Every line below that mentions the word "directly" should be copied out.
_____
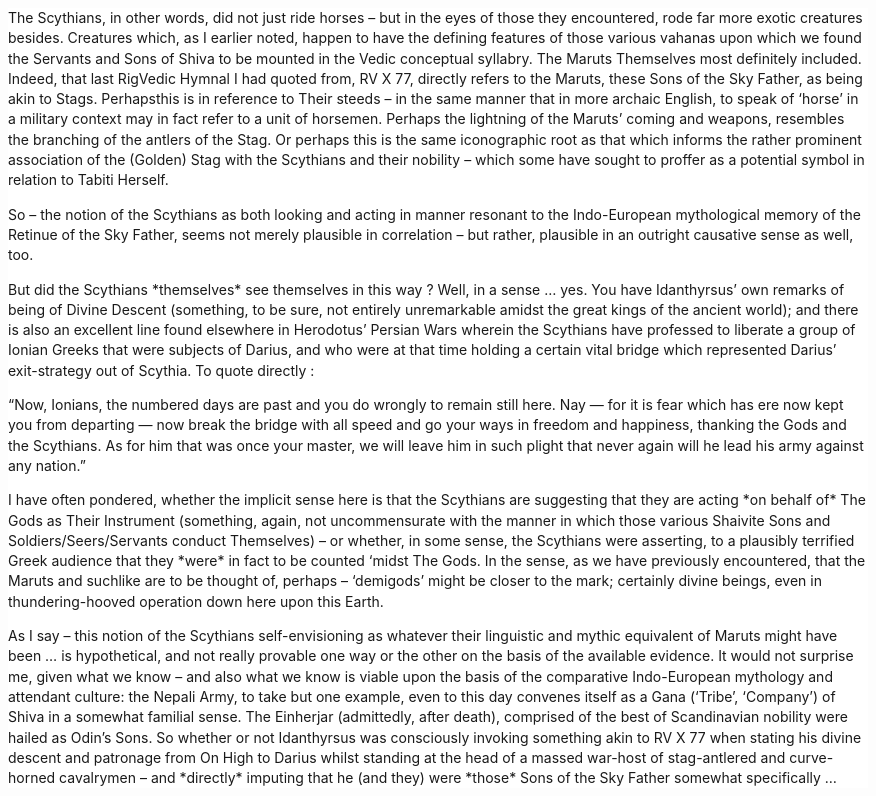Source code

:The Scythians, in other words, did not just ride horses – but in the
eyes of those they encountered, rode far more exotic creatures besides.
Creatures which, as I earlier noted, happen to have the defining
features of those various vahanas upon which we found the Servants and
Sons of Shiva to be mounted in the Vedic conceptual syllabry. The Maruts
Themselves most definitely included. Indeed, that last RigVedic Hymnal I
had quoted from, RV X 77, directly refers to the Maruts, these Sons of
the Sky Father, as being akin to Stags. Perhapsthis is in reference to
Their steeds – in the same manner that in more archaic English, to speak
of ‘horse’ in a military context may in fact refer to a unit of
horsemen. Perhaps the lightning of the Maruts’ coming and weapons,
resembles the branching of the antlers of the Stag. Or perhaps this is
the same iconographic root as that which informs the rather prominent
association of the (Golden) Stag with the Scythians and their nobility –
which some have sought to proffer as a potential symbol in relation to
Tabiti Herself.

So – the notion of the Scythians as both looking and acting in manner
resonant to the Indo-European mythological memory of the Retinue of the
Sky Father, seems not merely plausible in correlation – but rather,
plausible in an outright causative sense as well, too.

But did the Scythians \*themselves\* see themselves in this way ? Well,
in a sense … yes. You have Idanthyrsus’ own remarks of being of Divine
Descent (something, to be sure, not entirely unremarkable amidst the
great kings of the ancient world); and there is also an excellent line
found elsewhere in Herodotus’ Persian Wars wherein the Scythians have
professed to liberate a group of Ionian Greeks that were subjects of
Darius, and who were at that time holding a certain vital bridge which
represented Darius’ exit-strategy out of Scythia. To quote directly :

“Now, Ionians, the numbered days are past and you do wrongly to remain
still here. Nay — for it is fear which has ere now kept you from
departing — now break the bridge with all speed and go your ways in
freedom and happiness, thanking the Gods and the Scythians. As for him
that was once your master, we will leave him in such plight that never
again will he lead his army against any nation.”

I have often pondered, whether the implicit sense here is that the
Scythians are suggesting that they are acting \*on behalf of\* The Gods
as Their Instrument (something, again, not uncommensurate with the
manner in which those various Shaivite Sons and Soldiers/Seers/Servants
conduct Themselves) – or whether, in some sense, the Scythians were
asserting, to a plausibly terrified Greek audience that they \*were\* in
fact to be counted ‘midst The Gods. In the sense, as we have previously
encountered, that the Maruts and suchlike are to be thought of, perhaps
– ‘demigods’ might be closer to the mark; certainly divine beings, even
in thundering-hooved operation down here upon this Earth.

As I say – this notion of the Scythians self-envisioning as whatever
their linguistic and mythic equivalent of Maruts might have been … is
hypothetical, and not really provable one way or the other on the basis
of the available evidence. It would not surprise me, given what we know
– and also what we know is viable upon the basis of the comparative
Indo-European mythology and attendant culture: the Nepali Army, to take
but one example, even to this day convenes itself as a Gana (‘Tribe’,
‘Company’) of Shiva in a somewhat familial sense. The Einherjar
(admittedly, after death), comprised of the best of Scandinavian
nobility were hailed as Odin’s Sons. So whether or not Idanthyrsus was
consciously invoking something akin to RV X 77 when stating his divine
descent and patronage from On High to Darius whilst standing at the head
of a massed war-host of stag-antlered and curve-horned cavalrymen – and
\*directly\* imputing that he (and they) were \*those\* Sons of the Sky
Father somewhat specifically …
_____
Solution ->
had quoted from, RV X 77, directly refers to the Maruts, these Sons of
represented Darius’ exit-strategy out of Scythia. To quote directly :
\*directly\* imputing that he (and they) were \*those\* Sons of the Sky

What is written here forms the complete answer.